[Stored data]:
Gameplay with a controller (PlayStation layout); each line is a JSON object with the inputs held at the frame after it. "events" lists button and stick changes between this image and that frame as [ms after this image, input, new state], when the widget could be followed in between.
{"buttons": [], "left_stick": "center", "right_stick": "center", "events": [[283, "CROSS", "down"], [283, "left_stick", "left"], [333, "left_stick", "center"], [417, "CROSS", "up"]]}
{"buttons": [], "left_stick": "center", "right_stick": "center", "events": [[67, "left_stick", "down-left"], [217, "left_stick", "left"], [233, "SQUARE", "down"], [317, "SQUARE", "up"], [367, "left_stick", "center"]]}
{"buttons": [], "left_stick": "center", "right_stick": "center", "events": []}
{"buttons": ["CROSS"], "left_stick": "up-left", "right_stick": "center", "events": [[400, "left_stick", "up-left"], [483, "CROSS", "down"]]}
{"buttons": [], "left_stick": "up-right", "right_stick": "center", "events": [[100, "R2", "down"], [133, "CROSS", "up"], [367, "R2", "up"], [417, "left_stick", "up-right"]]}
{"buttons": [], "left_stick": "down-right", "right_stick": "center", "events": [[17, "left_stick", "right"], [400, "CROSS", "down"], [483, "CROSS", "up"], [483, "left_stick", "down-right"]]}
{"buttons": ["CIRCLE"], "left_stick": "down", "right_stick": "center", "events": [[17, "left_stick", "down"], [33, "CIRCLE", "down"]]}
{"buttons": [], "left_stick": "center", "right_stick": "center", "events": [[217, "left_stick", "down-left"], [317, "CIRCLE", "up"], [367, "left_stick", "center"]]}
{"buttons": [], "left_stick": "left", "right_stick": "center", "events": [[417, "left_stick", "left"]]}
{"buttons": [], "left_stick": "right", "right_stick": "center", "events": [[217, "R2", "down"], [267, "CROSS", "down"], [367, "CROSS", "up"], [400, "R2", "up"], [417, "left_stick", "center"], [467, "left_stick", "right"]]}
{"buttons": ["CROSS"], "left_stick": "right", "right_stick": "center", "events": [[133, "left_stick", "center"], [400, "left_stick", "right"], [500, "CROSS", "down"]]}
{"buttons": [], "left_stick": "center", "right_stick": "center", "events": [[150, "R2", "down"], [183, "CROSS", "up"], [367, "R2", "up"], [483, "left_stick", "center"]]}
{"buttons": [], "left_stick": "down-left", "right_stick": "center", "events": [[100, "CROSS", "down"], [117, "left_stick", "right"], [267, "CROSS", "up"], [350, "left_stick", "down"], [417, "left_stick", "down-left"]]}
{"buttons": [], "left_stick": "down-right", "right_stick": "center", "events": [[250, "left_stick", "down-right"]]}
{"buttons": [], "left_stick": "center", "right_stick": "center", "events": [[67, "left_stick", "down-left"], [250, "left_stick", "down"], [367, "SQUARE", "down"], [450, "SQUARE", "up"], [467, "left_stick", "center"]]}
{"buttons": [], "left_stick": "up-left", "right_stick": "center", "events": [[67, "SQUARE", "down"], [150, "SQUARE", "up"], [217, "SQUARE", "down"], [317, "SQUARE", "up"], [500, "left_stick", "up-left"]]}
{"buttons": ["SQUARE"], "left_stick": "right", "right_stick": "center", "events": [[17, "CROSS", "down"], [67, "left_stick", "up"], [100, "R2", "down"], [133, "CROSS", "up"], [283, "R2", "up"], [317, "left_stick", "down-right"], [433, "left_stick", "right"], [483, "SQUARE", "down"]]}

[Work instruction]: Your reply should be one number: how many lines in the entries above contain the word "CIRCLE".

[Written answer]: 2